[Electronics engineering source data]
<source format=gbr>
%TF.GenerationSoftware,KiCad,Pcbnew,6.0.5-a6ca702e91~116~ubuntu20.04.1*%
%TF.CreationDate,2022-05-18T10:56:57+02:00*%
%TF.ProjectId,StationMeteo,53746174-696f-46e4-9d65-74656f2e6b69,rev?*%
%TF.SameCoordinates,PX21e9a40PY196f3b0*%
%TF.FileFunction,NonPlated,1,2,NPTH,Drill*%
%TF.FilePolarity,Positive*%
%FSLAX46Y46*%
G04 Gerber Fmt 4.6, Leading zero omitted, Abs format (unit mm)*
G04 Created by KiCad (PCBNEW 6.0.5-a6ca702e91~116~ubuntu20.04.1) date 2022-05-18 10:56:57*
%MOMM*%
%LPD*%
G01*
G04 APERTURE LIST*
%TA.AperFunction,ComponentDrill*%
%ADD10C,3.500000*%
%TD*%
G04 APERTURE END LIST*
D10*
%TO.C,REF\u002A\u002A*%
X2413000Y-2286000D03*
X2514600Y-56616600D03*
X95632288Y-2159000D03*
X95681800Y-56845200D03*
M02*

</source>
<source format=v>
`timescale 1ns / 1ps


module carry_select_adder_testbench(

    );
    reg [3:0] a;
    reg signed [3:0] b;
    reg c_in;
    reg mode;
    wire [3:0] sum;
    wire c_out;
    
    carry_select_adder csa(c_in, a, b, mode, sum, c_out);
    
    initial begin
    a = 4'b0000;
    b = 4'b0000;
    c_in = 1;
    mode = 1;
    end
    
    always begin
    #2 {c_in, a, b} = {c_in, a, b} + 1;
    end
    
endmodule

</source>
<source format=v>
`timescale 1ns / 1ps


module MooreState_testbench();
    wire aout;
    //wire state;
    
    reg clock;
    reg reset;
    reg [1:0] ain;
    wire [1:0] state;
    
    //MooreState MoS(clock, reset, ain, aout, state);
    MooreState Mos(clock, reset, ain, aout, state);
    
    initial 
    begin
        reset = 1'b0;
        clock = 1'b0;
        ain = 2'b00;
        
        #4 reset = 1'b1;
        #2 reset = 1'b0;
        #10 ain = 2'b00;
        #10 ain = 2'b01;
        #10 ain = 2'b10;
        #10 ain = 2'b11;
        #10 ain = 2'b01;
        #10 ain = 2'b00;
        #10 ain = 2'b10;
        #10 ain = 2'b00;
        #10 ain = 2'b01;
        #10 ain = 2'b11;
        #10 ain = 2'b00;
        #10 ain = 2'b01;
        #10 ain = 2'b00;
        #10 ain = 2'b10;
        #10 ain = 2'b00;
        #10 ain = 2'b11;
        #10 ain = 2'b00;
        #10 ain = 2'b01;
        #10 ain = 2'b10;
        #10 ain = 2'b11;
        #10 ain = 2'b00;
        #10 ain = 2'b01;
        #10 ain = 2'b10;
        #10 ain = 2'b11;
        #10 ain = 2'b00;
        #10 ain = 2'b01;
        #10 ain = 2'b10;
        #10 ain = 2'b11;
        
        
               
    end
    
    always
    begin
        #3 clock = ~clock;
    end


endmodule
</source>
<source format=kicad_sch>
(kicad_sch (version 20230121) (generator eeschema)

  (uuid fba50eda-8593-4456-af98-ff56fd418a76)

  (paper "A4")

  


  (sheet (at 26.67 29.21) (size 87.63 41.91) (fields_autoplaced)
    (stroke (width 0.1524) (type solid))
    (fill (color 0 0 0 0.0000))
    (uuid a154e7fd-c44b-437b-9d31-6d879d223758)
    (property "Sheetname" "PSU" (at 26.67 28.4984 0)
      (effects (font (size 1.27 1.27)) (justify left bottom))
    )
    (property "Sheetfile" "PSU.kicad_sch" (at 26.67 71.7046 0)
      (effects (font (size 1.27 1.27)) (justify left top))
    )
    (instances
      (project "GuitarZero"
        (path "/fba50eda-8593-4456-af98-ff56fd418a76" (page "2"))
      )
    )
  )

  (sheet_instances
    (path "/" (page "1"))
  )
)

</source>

---

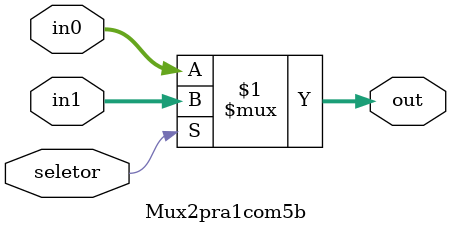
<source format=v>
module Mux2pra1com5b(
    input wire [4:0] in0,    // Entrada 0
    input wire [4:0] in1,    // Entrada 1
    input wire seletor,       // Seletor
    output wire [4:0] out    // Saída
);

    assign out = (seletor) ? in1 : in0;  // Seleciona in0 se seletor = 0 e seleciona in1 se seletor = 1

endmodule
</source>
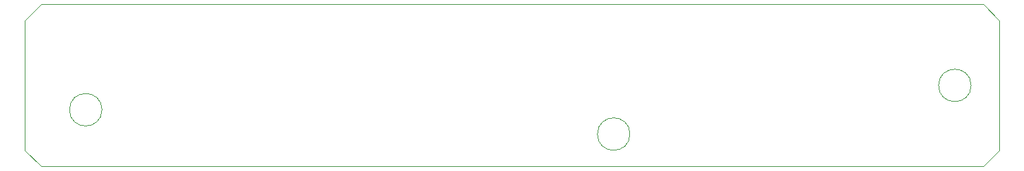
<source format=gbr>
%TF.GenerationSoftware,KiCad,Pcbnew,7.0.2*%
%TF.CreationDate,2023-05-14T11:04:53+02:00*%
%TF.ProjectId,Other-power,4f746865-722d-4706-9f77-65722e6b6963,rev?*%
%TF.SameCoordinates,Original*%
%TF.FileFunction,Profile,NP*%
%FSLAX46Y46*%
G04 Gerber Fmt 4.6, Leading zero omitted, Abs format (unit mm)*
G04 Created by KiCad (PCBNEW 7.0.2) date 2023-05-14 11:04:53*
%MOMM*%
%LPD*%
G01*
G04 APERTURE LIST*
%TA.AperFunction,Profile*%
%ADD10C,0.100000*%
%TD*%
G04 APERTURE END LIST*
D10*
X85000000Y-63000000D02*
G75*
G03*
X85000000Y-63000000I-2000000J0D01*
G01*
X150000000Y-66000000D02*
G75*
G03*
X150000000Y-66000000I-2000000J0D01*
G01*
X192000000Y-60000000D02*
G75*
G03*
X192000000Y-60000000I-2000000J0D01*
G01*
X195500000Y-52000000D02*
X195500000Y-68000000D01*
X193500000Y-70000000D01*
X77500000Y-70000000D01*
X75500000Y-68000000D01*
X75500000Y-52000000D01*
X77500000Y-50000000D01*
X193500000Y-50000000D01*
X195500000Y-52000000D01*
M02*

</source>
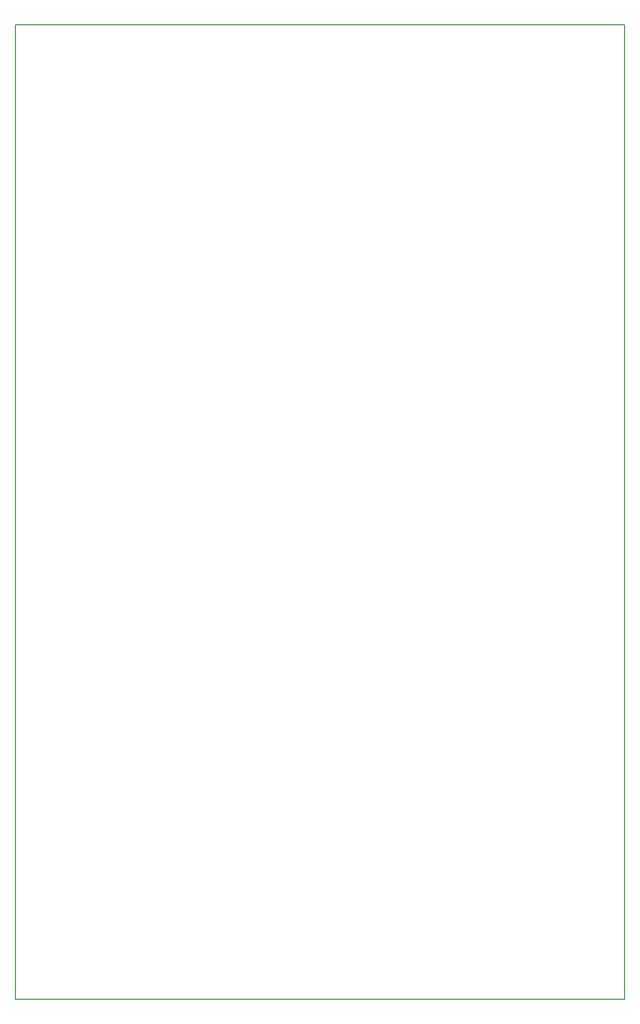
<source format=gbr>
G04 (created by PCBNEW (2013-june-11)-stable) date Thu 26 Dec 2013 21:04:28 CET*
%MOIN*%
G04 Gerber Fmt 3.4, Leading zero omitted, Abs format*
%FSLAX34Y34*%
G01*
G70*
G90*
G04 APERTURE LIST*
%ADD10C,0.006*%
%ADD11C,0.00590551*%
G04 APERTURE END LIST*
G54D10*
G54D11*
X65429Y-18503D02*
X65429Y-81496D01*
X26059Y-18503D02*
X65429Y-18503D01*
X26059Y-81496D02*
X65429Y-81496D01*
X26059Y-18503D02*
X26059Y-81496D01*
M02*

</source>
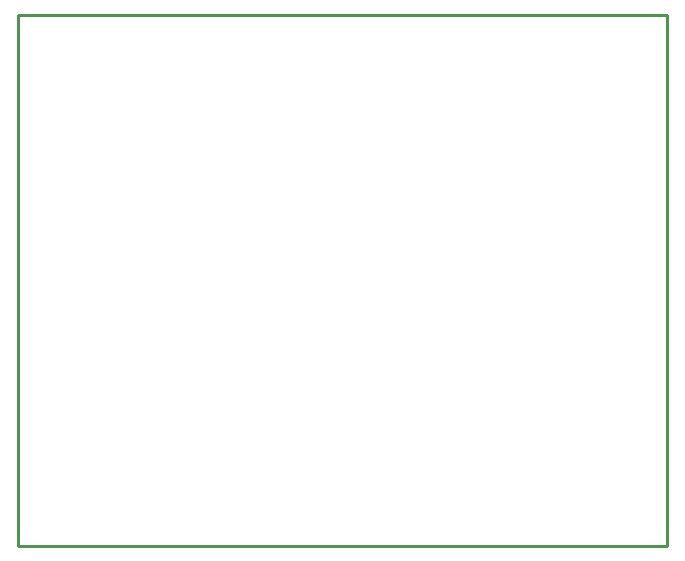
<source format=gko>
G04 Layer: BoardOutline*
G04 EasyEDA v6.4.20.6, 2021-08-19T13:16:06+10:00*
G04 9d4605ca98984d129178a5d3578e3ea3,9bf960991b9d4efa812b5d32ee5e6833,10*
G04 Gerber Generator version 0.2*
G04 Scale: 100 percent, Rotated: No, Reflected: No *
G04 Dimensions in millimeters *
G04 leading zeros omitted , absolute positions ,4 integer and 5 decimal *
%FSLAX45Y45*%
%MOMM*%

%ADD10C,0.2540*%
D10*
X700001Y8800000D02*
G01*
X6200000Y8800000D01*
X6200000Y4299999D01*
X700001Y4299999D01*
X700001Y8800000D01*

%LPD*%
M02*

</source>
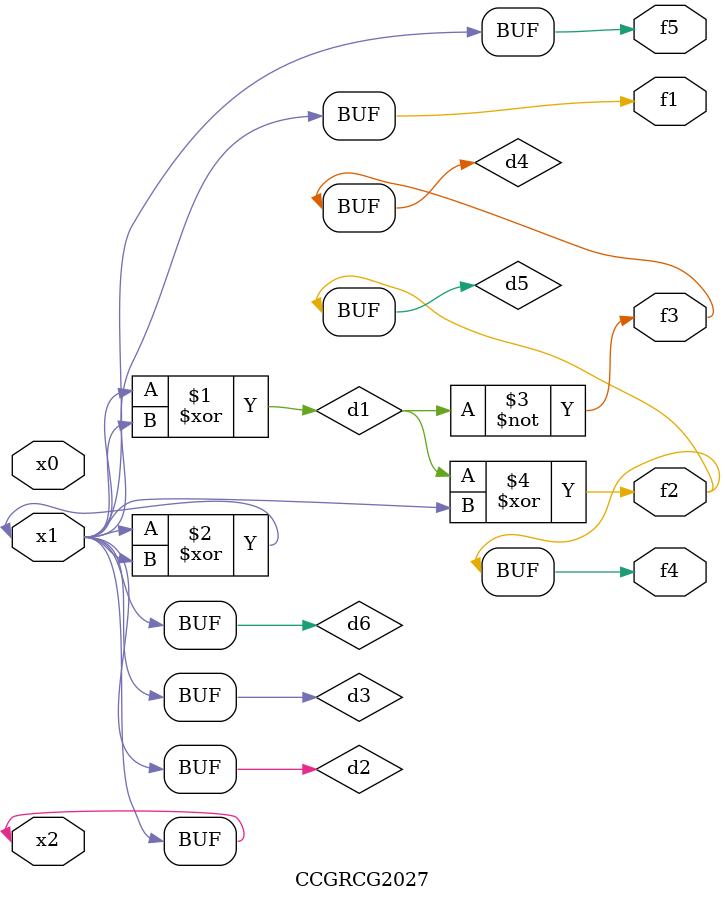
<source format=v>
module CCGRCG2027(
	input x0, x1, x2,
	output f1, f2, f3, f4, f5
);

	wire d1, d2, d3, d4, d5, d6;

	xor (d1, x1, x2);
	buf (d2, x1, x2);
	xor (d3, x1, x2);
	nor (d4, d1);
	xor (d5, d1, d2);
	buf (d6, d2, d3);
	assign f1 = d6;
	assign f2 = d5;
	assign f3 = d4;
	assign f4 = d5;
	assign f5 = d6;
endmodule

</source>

→ **Exercise directions**
Among the records above, how many lines contain the word "aout"? Answer with the number by itself.

→ **Answer space**
3